▸ **AIM OF THE TASK**:
Only the text of the records below belongs in the answer, copied exactly, with pictures omitted.

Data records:

▬▬▬

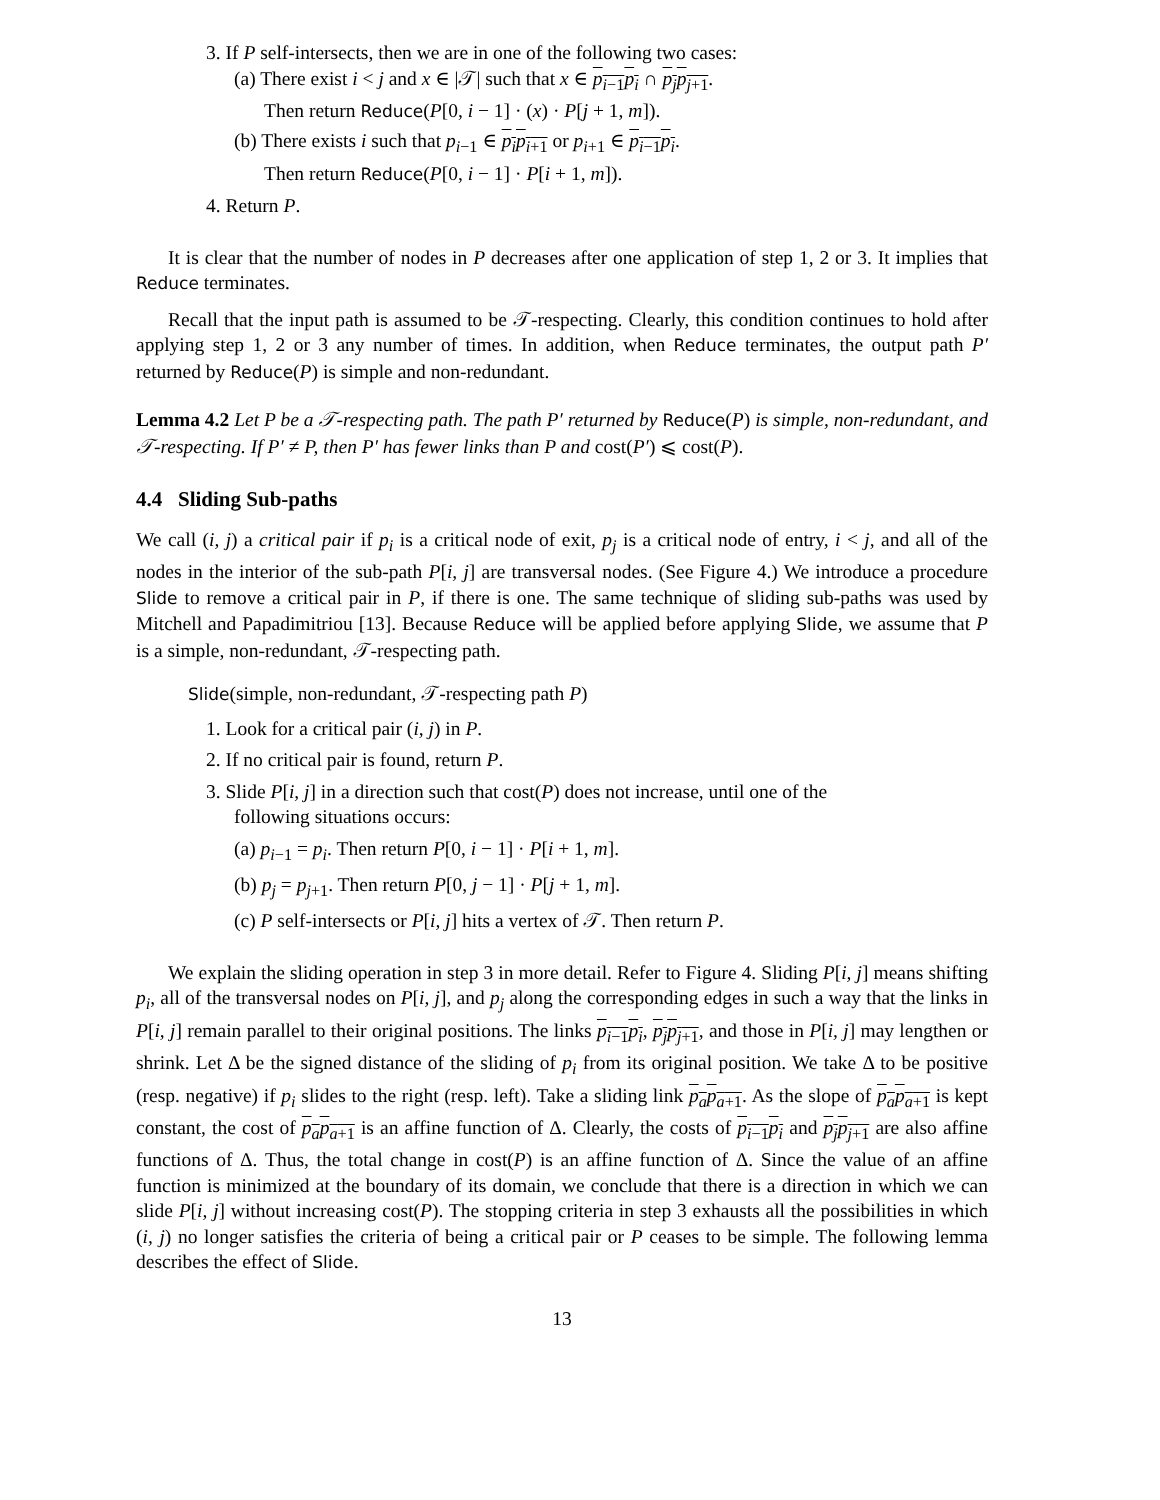3. If P self-intersects, then we are in one of the following two cases:
(a) There exist i < j and x ∈ |𝒯| such that x ∈ p<sub>i−1</sub>p<sub>i</sub> ∩ p<sub>j</sub>p<sub>j+1</sub>.
Then return Reduce(P[0, i − 1] · (x) · P[j + 1, m]).
(b) There exists i such that p<sub>i−1</sub> ∈ p<sub>i</sub>p<sub>i+1</sub> or p<sub>i+1</sub> ∈ p<sub>i−1</sub>p<sub>i</sub>.
Then return Reduce(P[0, i − 1] · P[i + 1, m]).
4. Return P.
It is clear that the number of nodes in P decreases after one application of step 1, 2 or 3. It implies that Reduce terminates.
Recall that the input path is assumed to be 𝒯-respecting. Clearly, this condition continues to hold after applying step 1, 2 or 3 any number of times. In addition, when Reduce terminates, the output path P′ returned by Reduce(P) is simple and non-redundant.
Lemma 4.2 Let P be a 𝒯-respecting path. The path P′ returned by Reduce(P) is simple, non-redundant, and 𝒯-respecting. If P′ ≠ P, then P′ has fewer links than P and cost(P′) ⩽ cost(P).
4.4 Sliding Sub-paths
We call (i, j) a critical pair if p<sub>i</sub> is a critical node of exit, p<sub>j</sub> is a critical node of entry, i < j, and all of the nodes in the interior of the sub-path P[i, j] are transversal nodes. (See Figure 4.) We introduce a procedure Slide to remove a critical pair in P, if there is one. The same technique of sliding sub-paths was used by Mitchell and Papadimitriou [13]. Because Reduce will be applied before applying Slide, we assume that P is a simple, non-redundant, 𝒯-respecting path.
Slide(simple, non-redundant, 𝒯-respecting path P)
1. Look for a critical pair (i, j) in P.
2. If no critical pair is found, return P.
3. Slide P[i, j] in a direction such that cost(P) does not increase, until one of the
following situations occurs:
(a) p<sub>i−1</sub> = p<sub>i</sub>. Then return P[0, i − 1] · P[i + 1, m].
(b) p<sub>j</sub> = p<sub>j+1</sub>. Then return P[0, j − 1] · P[j + 1, m].
(c) P self-intersects or P[i, j] hits a vertex of 𝒯. Then return P.
We explain the sliding operation in step 3 in more detail. Refer to Figure 4. Sliding P[i, j] means shifting p<sub>i</sub>, all of the transversal nodes on P[i, j], and p<sub>j</sub> along the corresponding edges in such a way that the links in P[i, j] remain parallel to their original positions. The links p<sub>i−1</sub>p<sub>i</sub>, p<sub>j</sub>p<sub>j+1</sub>, and those in P[i, j] may lengthen or shrink. Let Δ be the signed distance of the sliding of p<sub>i</sub> from its original position. We take Δ to be positive (resp. negative) if p<sub>i</sub> slides to the right (resp. left). Take a sliding link p<sub>a</sub>p<sub>a+1</sub>. As the slope of p<sub>a</sub>p<sub>a+1</sub> is kept constant, the cost of p<sub>a</sub>p<sub>a+1</sub> is an affine function of Δ. Clearly, the costs of p<sub>i−1</sub>p<sub>i</sub> and p<sub>j</sub>p<sub>j+1</sub> are also affine functions of Δ. Thus, the total change in cost(P) is an affine function of Δ. Since the value of an affine function is minimized at the boundary of its domain, we conclude that there is a direction in which we can slide P[i, j] without increasing cost(P). The stopping criteria in step 3 exhausts all the possibilities in which (i, j) no longer satisfies the criteria of being a critical pair or P ceases to be simple. The following lemma describes the effect of Slide.
13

▬▬▬

▸ **OUTPUT OF THE EXERCISE**:
3. If P self-intersects, then we are in one of the following two cases:
(a) There exist i < j and x ∈ |𝒯| such that x ∈ p<sub>i−1</sub>p<sub>i</sub> ∩ p<sub>j</sub>p<sub>j+1</sub>.
Then return Reduce(P[0, i − 1] · (x) · P[j + 1, m]).
(b) There exists i such that p<sub>i−1</sub> ∈ p<sub>i</sub>p<sub>i+1</sub> or p<sub>i+1</sub> ∈ p<sub>i−1</sub>p<sub>i</sub>.
Then return Reduce(P[0, i − 1] · P[i + 1, m]).
4. Return P.
It is clear that the number of nodes in P decreases after one application of step 1, 2 or 3. It implies that Reduce terminates.
Recall that the input path is assumed to be 𝒯-respecting. Clearly, this condition continues to hold after applying step 1, 2 or 3 any number of times. In addition, when Reduce terminates, the output path P′ returned by Reduce(P) is simple and non-redundant.
Lemma 4.2 Let P be a 𝒯-respecting path. The path P′ returned by Reduce(P) is simple, non-redundant, and 𝒯-respecting. If P′ ≠ P, then P′ has fewer links than P and cost(P′) ⩽ cost(P).
4.4 Sliding Sub-paths
We call (i, j) a critical pair if p<sub>i</sub> is a critical node of exit, p<sub>j</sub> is a critical node of entry, i < j, and all of the nodes in the interior of the sub-path P[i, j] are transversal nodes. (See Figure 4.) We introduce a procedure Slide to remove a critical pair in P, if there is one. The same technique of sliding sub-paths was used by Mitchell and Papadimitriou [13]. Because Reduce will be applied before applying Slide, we assume that P is a simple, non-redundant, 𝒯-respecting path.
Slide(simple, non-redundant, 𝒯-respecting path P)
1. Look for a critical pair (i, j) in P.
2. If no critical pair is found, return P.
3. Slide P[i, j] in a direction such that cost(P) does not increase, until one of the
following situations occurs:
(a) p<sub>i−1</sub> = p<sub>i</sub>. Then return P[0, i − 1] · P[i + 1, m].
(b) p<sub>j</sub> = p<sub>j+1</sub>. Then return P[0, j − 1] · P[j + 1, m].
(c) P self-intersects or P[i, j] hits a vertex of 𝒯. Then return P.
We explain the sliding operation in step 3 in more detail. Refer to Figure 4. Sliding P[i, j] means shifting p<sub>i</sub>, all of the transversal nodes on P[i, j], and p<sub>j</sub> along the corresponding edges in such a way that the links in P[i, j] remain parallel to their original positions. The links p<sub>i−1</sub>p<sub>i</sub>, p<sub>j</sub>p<sub>j+1</sub>, and those in P[i, j] may lengthen or shrink. Let Δ be the signed distance of the sliding of p<sub>i</sub> from its original position. We take Δ to be positive (resp. negative) if p<sub>i</sub> slides to the right (resp. left). Take a sliding link p<sub>a</sub>p<sub>a+1</sub>. As the slope of p<sub>a</sub>p<sub>a+1</sub> is kept constant, the cost of p<sub>a</sub>p<sub>a+1</sub> is an affine function of Δ. Clearly, the costs of p<sub>i−1</sub>p<sub>i</sub> and p<sub>j</sub>p<sub>j+1</sub> are also affine functions of Δ. Thus, the total change in cost(P) is an affine function of Δ. Since the value of an affine function is minimized at the boundary of its domain, we conclude that there is a direction in which we can slide P[i, j] without increasing cost(P). The stopping criteria in step 3 exhausts all the possibilities in which (i, j) no longer satisfies the criteria of being a critical pair or P ceases to be simple. The following lemma describes the effect of Slide.
13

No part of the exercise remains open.